Two bodies A and B are kept in an evacuated chamber at `27^@C`. The temperatures of A and B are `327^@ and 427^@C` and respectively. The ratio of rates of loss of heat from A and B will be–

To solve the problem of finding the ratio of rates of heat loss from bodies A and B, we can use Stefan's law of thermal radiation.
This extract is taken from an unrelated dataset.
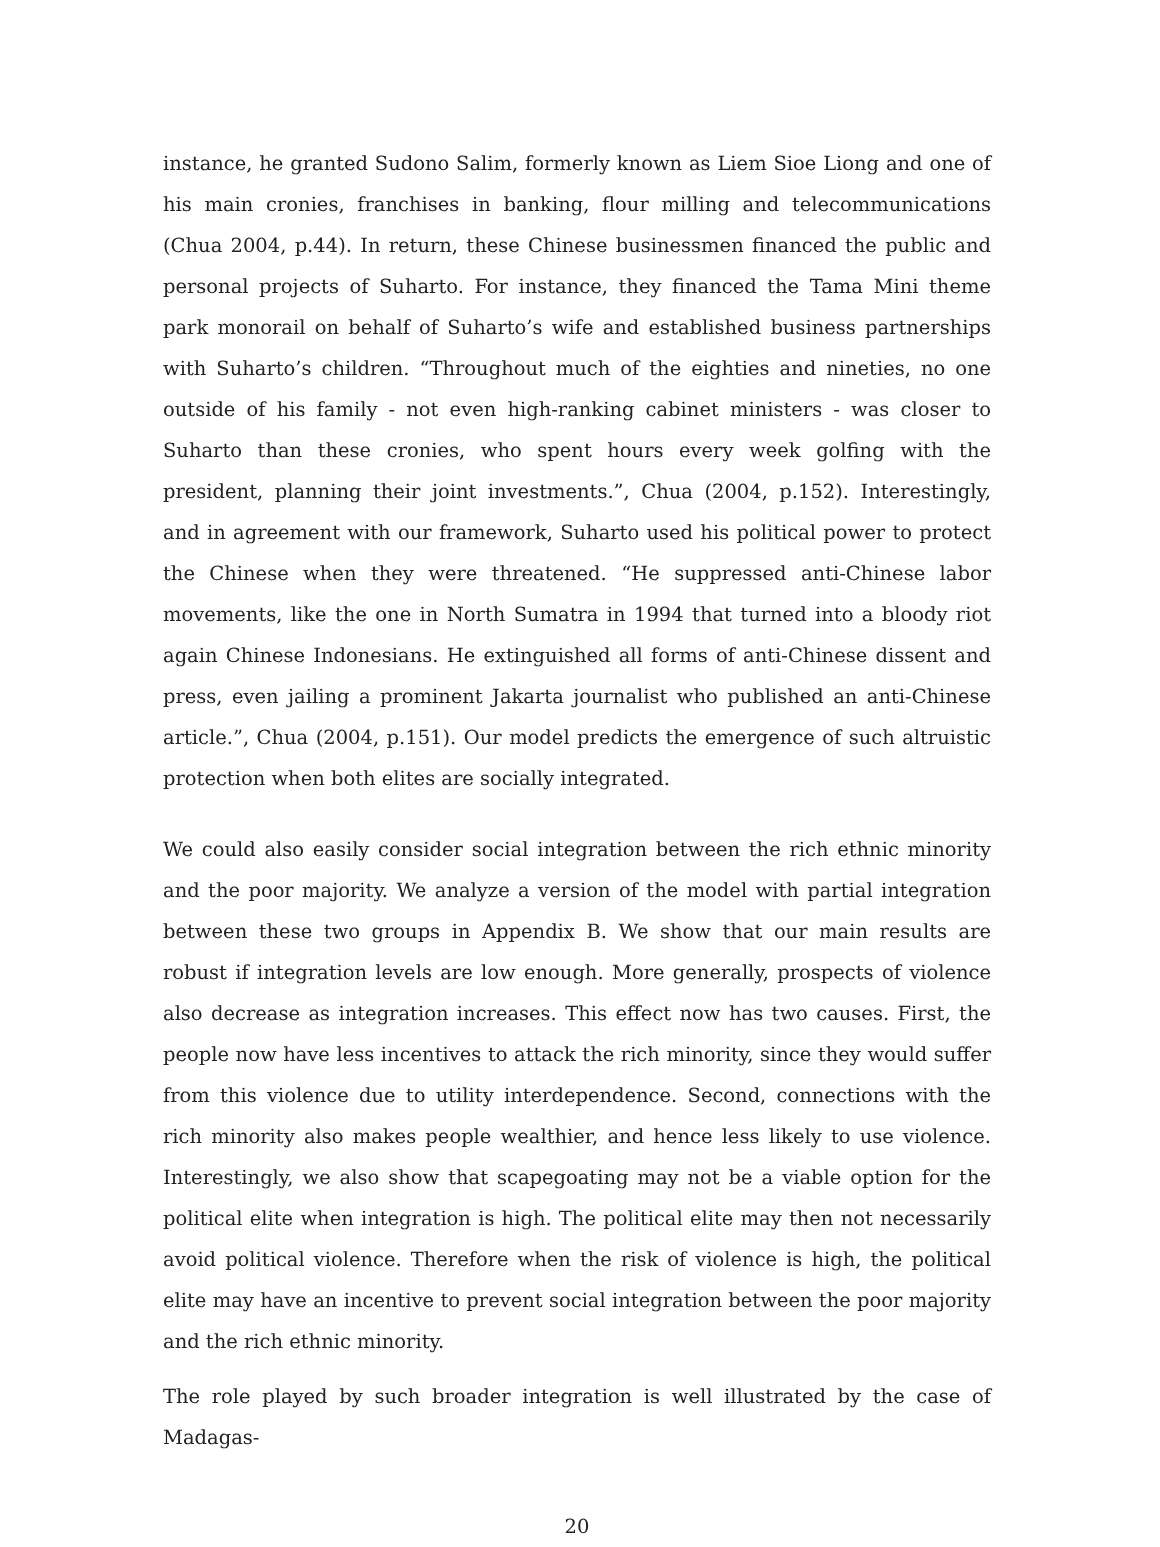instance, he granted Sudono Salim, formerly known as Liem Sioe Liong and one of his main cronies, franchises in banking, flour milling and telecommunications (Chua 2004, p.44). In return, these Chinese businessmen financed the public and personal projects of Suharto. For instance, they financed the Tama Mini theme park monorail on behalf of Suharto’s wife and established business partnerships with Suharto’s children. “Throughout much of the eighties and nineties, no one outside of his family - not even high-ranking cabinet ministers - was closer to Suharto than these cronies, who spent hours every week golfing with the president, planning their joint investments.”, Chua (2004, p.152). Interestingly, and in agreement with our framework, Suharto used his political power to protect the Chinese when they were threatened. “He suppressed anti-Chinese labor movements, like the one in North Sumatra in 1994 that turned into a bloody riot again Chinese Indonesians. He extinguished all forms of anti-Chinese dissent and press, even jailing a prominent Jakarta journalist who published an anti-Chinese article.”, Chua (2004, p.151). Our model predicts the emergence of such altruistic protection when both elites are socially integrated.
We could also easily consider social integration between the rich ethnic minority and the poor majority. We analyze a version of the model with partial integration between these two groups in Appendix B. We show that our main results are robust if integration levels are low enough. More generally, prospects of violence also decrease as integration increases. This effect now has two causes. First, the people now have less incentives to attack the rich minority, since they would suffer from this violence due to utility interdependence. Second, connections with the rich minority also makes people wealthier, and hence less likely to use violence. Interestingly, we also show that scapegoating may not be a viable option for the political elite when integration is high. The political elite may then not necessarily avoid political violence. Therefore when the risk of violence is high, the political elite may have an incentive to prevent social integration between the poor majority and the rich ethnic minority.
The role played by such broader integration is well illustrated by the case of Madagas-
20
The power loss (rate of heat loss) from a body due to radiation is given by: \[ P = \sigma A e (T^4 - T_s^4) \] where: - \( P \) is the power loss, - \( \sigma \) is the Stefan-Boltzmann constant, - \( A \) is the surface area, - \( e \) is the emissivity, - \( T \) is the absolute temperature of the body, - \( T_s \) is the absolute temperature of the surroundings. ### Step 1: Convert temperatures to Kelvin The temperatures of bodies A and B and the surroundings need to be converted from Celsius to Kelvin. - Temperature of A: \( 327^\circ C = 327 + 273 = 600 \, K \) - Temperature of B: \( 427^\circ C = 427 + 273 = 700 \, K \) - Temperature of surroundings: \( 27^\circ C = 27 + 273 = 300 \, K \) ### Step 2: Write the expressions for power loss Assuming the area \( A \) and emissivity \( e \) are the same for both bodies, we can write: \[ P_A = \sigma A e (T_A^4 - T_s^4) \] \[ P_B = \sigma A e (T_B^4 - T_s^4) \] ### Step 3: Set up the ratio of power losses The ratio of the power loss from A to that from B can be expressed as: \[ \frac{P_A}{P_B} = \frac{T_A^4 - T_s^4}{T_B^4 - T_s^4} \] ### Step 4: Substitute the temperatures Substituting the temperatures we calculated: \[ \frac{P_A}{P_B} = \frac{600^4 - 300^4}{700^4 - 300^4} \] ### Step 5: Calculate the powers Now we need to calculate \( 600^4 \), \( 300^4 \), and \( 700^4 \): - \( 600^4 = 129600000000 \) - \( 300^4 = 8100000000 \) - \( 700^4 = 240100000000 \) ### Step 6: Substitute and simplify Now substituting these values into the ratio: \[ \frac{P_A}{P_B} = \frac{129600000000 - 8100000000}{240100000000 - 8100000000} \] \[ = \frac{121500000000}{232000000000} \] ### Step 7: Calculate the final ratio Now, simplifying this ratio gives: \[ \frac{P_A}{P_B} = \frac{1215}{2320} \approx 0.52 \] ### Conclusion Thus, the ratio of rates of loss of heat from A and B is approximately \( 0.52 \).